Segment Start: LISTED RECORDS

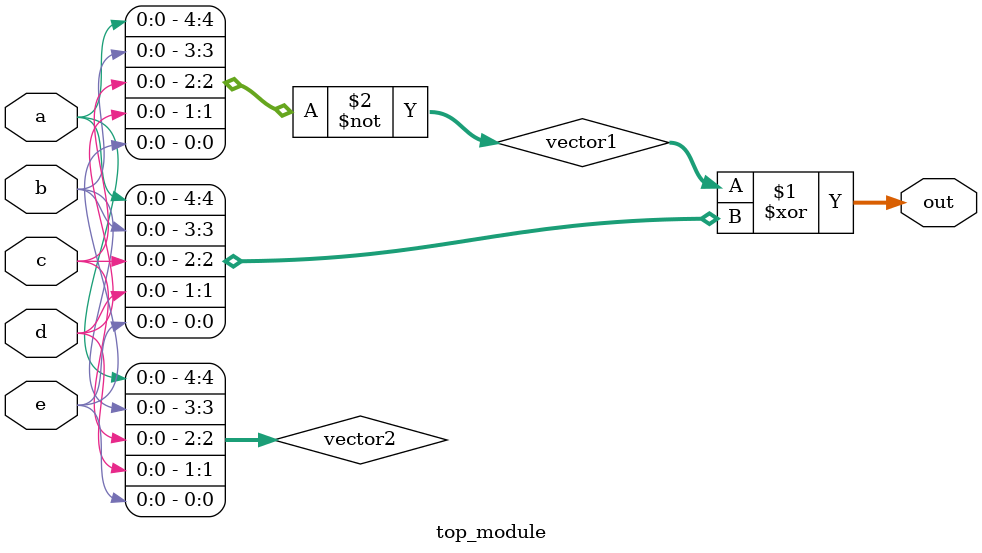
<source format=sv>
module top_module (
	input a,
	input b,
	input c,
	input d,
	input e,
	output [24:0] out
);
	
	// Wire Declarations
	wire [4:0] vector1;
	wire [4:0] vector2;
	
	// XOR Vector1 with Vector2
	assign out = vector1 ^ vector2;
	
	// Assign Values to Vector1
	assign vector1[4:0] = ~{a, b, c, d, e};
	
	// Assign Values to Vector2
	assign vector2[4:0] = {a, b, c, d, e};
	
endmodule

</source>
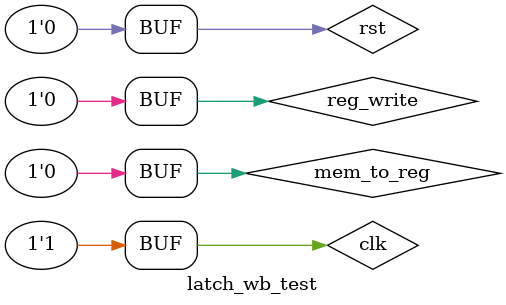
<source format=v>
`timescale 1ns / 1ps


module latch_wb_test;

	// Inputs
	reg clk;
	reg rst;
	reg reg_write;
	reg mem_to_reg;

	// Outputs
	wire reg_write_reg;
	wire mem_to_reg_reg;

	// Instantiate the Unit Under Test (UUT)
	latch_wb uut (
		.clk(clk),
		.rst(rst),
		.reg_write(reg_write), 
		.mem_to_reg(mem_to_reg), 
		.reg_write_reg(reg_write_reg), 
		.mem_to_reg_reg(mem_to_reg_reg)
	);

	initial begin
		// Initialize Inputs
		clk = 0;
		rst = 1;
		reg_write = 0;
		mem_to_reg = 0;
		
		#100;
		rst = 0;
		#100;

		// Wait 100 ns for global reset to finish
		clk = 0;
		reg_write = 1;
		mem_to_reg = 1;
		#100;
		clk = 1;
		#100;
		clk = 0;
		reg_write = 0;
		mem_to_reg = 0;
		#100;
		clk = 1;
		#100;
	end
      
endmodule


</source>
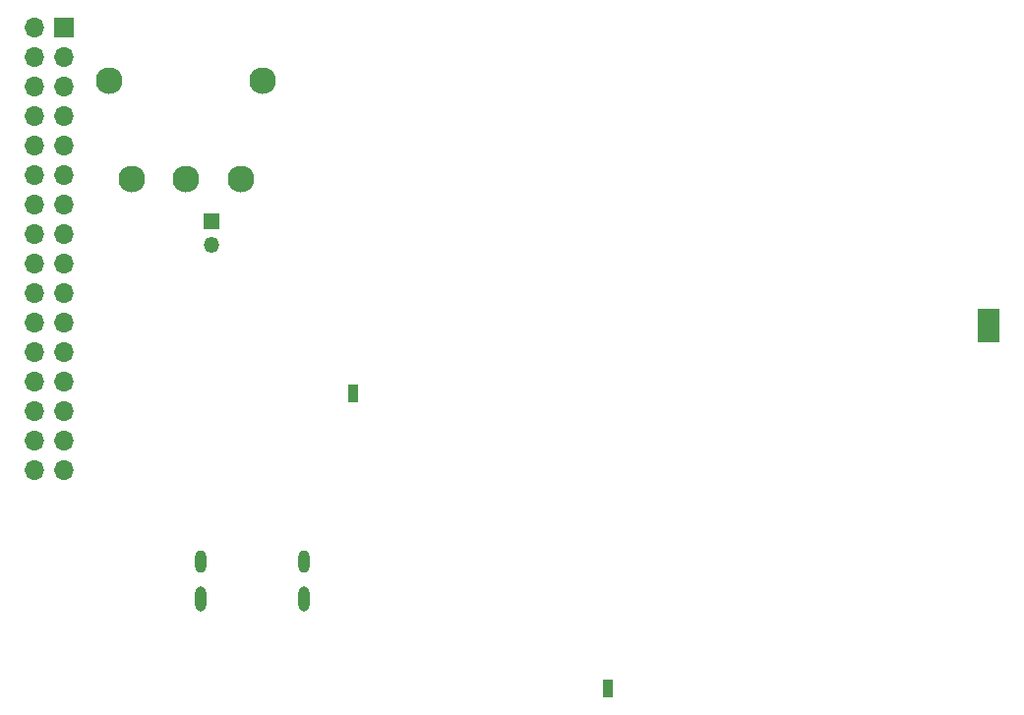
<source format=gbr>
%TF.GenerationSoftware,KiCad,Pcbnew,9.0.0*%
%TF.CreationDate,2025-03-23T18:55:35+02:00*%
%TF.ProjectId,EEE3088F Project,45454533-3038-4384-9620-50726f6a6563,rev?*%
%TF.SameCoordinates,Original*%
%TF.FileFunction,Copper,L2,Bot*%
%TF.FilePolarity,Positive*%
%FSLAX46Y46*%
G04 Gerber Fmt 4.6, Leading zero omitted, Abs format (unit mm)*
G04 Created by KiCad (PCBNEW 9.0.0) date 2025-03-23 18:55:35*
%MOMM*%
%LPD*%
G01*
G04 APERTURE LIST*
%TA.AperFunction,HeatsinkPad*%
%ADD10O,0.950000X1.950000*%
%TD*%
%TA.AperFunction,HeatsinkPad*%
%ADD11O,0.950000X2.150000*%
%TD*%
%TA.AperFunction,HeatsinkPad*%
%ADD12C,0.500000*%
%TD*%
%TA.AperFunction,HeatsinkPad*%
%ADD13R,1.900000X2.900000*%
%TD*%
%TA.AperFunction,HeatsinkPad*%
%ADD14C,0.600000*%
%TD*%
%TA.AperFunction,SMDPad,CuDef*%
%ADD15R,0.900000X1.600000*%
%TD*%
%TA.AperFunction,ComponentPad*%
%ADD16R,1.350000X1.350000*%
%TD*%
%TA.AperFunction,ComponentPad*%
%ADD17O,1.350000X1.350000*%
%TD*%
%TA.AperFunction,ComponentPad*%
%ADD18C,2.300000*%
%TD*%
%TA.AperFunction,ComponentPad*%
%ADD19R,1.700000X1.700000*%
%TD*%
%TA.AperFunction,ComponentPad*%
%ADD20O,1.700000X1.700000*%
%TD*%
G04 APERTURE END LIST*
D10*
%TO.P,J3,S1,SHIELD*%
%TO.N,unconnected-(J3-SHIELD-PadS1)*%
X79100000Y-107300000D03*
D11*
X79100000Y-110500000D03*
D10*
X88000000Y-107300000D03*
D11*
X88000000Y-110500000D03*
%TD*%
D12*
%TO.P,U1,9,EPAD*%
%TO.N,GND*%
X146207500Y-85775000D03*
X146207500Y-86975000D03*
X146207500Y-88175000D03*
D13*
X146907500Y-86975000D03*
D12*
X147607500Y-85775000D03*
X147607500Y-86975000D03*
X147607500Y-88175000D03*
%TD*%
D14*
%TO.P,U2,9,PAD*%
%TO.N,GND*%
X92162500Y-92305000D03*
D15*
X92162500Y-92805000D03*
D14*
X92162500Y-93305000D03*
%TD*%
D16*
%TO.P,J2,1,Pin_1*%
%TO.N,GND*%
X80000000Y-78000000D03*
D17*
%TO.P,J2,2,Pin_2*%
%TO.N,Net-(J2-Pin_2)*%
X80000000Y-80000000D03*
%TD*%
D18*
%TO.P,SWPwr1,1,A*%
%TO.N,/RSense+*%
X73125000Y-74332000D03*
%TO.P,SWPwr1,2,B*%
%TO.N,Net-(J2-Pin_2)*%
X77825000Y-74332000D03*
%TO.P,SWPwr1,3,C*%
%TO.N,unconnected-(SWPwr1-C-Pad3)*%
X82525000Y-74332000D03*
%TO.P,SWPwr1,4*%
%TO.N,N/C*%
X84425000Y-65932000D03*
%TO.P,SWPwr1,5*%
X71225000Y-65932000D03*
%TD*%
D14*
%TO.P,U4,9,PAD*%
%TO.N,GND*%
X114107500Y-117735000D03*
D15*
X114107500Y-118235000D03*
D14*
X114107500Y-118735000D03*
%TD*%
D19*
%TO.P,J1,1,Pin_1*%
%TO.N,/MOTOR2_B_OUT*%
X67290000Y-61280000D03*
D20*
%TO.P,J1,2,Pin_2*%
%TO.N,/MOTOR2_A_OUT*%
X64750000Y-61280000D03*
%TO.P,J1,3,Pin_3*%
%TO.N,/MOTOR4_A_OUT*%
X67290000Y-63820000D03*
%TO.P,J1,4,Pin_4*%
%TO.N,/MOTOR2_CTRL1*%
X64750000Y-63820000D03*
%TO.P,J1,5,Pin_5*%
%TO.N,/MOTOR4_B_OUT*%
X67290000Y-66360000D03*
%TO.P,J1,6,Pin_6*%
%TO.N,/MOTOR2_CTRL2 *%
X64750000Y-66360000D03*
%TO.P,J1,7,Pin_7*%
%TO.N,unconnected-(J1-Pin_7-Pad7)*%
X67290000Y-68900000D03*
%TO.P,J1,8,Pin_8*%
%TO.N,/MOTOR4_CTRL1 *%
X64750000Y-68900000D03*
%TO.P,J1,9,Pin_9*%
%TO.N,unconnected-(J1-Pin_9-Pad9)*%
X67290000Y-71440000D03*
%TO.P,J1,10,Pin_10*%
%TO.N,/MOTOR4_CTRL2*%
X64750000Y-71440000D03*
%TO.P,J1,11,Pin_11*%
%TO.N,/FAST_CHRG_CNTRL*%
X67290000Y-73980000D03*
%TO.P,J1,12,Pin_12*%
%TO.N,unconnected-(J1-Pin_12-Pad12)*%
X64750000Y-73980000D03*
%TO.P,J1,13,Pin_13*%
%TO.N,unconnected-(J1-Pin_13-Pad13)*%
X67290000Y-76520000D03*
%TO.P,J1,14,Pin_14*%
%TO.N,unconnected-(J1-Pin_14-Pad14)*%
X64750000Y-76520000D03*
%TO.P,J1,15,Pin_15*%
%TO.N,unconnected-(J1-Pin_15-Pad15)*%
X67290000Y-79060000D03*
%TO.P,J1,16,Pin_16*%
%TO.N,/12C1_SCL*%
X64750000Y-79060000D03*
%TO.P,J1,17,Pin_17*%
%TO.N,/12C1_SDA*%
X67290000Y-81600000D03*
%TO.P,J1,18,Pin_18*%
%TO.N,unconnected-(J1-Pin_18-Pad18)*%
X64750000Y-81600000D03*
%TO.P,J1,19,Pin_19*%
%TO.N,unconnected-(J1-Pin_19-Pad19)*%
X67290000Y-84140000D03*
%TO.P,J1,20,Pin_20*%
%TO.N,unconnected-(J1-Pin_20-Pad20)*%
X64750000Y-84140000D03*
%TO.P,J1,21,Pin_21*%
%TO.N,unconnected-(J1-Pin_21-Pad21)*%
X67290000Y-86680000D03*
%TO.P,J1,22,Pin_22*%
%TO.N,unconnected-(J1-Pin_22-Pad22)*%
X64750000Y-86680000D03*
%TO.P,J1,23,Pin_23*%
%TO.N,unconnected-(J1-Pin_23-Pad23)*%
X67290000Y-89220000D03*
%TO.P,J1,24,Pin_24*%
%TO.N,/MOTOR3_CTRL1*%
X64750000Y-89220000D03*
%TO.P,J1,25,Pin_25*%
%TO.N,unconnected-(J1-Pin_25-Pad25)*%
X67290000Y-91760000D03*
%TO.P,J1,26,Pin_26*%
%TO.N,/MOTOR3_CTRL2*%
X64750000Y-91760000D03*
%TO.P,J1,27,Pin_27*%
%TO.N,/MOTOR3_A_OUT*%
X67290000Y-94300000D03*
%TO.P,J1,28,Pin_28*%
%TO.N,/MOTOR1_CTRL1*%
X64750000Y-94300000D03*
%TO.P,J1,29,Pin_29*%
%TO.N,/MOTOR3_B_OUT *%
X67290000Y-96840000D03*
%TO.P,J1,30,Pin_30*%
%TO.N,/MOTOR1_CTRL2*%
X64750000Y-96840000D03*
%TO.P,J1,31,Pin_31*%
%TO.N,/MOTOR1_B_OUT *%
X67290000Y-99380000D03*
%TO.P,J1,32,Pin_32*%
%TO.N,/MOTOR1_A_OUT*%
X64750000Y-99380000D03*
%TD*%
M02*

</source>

Segment End: LISTED RECORDS

## WHAT YOU HAVE TO DO
Using the records above, set down exactly the lines from the one with "X114107500Y-117735000D03*" through the one with "X64750000Y-63820000D03*", inclusive, and nothing more.

## SOLVED EXERCISE
X114107500Y-117735000D03*
D15*
X114107500Y-118235000D03*
D14*
X114107500Y-118735000D03*
%TD*%
D19*
%TO.P,J1,1,Pin_1*%
%TO.N,/MOTOR2_B_OUT*%
X67290000Y-61280000D03*
D20*
%TO.P,J1,2,Pin_2*%
%TO.N,/MOTOR2_A_OUT*%
X64750000Y-61280000D03*
%TO.P,J1,3,Pin_3*%
%TO.N,/MOTOR4_A_OUT*%
X67290000Y-63820000D03*
%TO.P,J1,4,Pin_4*%
%TO.N,/MOTOR2_CTRL1*%
X64750000Y-63820000D03*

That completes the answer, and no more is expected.